Start of MATERIAL FOR THIS EXERCISE

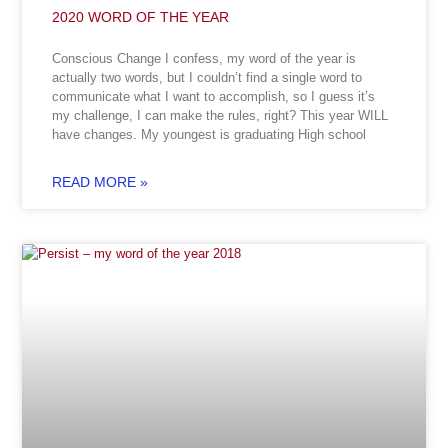
2020 WORD OF THE YEAR
Conscious Change I confess, my word of the year is
actually two words, but I couldn’t find a single word to
communicate what I want to accomplish, so I guess it’s
my challenge, I can make the rules, right? This year WILL
have changes. My youngest is graduating High school
READ MORE »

End of MATERIAL FOR THIS EXERCISE

Your answer should consist only of the lines from the one with "have changes. My" through the last line of the entries above, retyped exactly.

**ANSWER FOR THE TASK:**
have changes. My youngest is graduating High school
READ MORE »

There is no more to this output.